Medication Assisted Treatment, or MAT, helps individuals suffering with substance use disorder manage their withdraw symptoms. The Centers for Medicare and Medicaid Services (CMS) waived regulations on telehealth care that previously prohibited individuals from seeking care from the convenience of their own homes as a result of the COVID-19 pandemic. This has addressed healthcare access issues throughout the COVID-19 Public Health Emergency (PHE), especially to those living in rural communities.

The PHE specifically offered patients struggling with opioid-use disorder the option of being prescribed buprenorphine, a form of MAT, through telehealth without an initial in-person visit by a provider qualified to prescribe the medication.

Representative Curtis’ legislation would make this policy permanent, giving millions of Medicare-aged individuals struggling with the crippling effects of opioid-use disorder access to cost-effective treatment options without lengthy delays.

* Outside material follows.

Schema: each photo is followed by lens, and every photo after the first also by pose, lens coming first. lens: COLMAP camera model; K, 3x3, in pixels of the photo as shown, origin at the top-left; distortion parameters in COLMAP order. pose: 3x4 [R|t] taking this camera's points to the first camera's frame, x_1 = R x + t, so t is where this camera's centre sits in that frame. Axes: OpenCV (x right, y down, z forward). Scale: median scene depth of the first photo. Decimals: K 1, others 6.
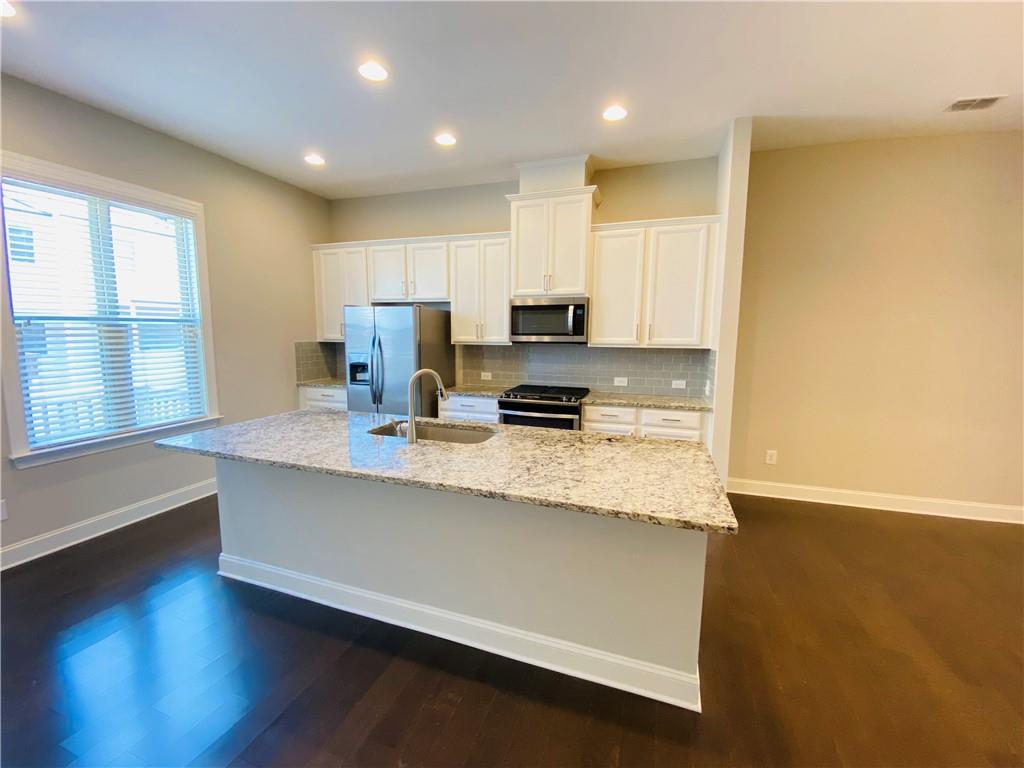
lens RADIAL K [[416.6, 0, 514.9], [0, 416.6, 390.2], [0, 0, 1]] dist [0.003700, -0.005832]
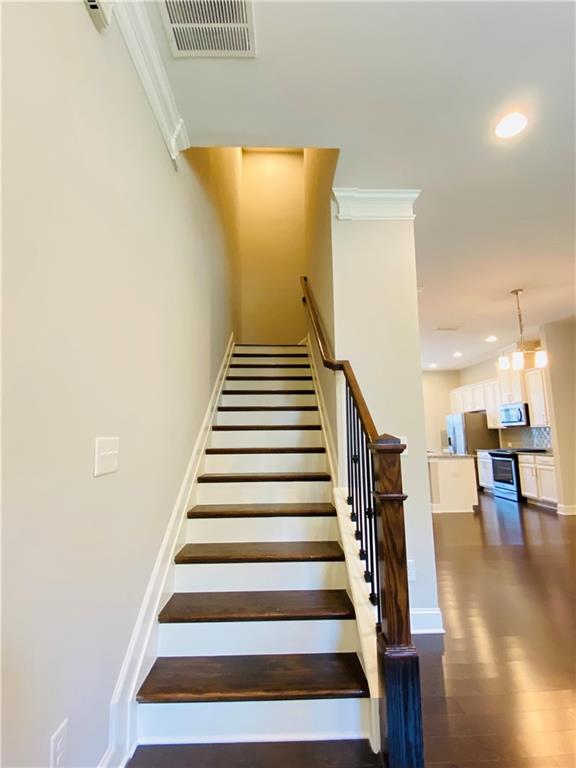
lens RADIAL K [[364.9, 0, 284.8], [0, 364.9, 378.8], [0, 0, 1]] dist [-0.006738, -0.002409]
pose [[0.329954, -0.155914, -0.931032, 1.515661], [-0.109610, 0.973267, -0.201832, 0.158209], [0.937612, 0.168646, 0.304044, -0.716938]]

The legislation would also require the federal government to study prescribing trends and focuses on striking the appropriate balance between offering proven treatment options to patients in need, especially in rural communities that have been especially hard hit by the opioid epidemic, and protecting against fraud, waste, and abuse.

This furthermore comes at a time in which overdose rates have climbed by more than thirty percent year-over-year during the COVID-19 pandemic, accounting for nearly one-hundred thousand deaths and serving as the fourth-leading cause of death this past year. This legislation continues Curtis’ push to make telehealth care more widely available to Utahns across the state and to bolster federal behavioral healthcare resources for communities in need.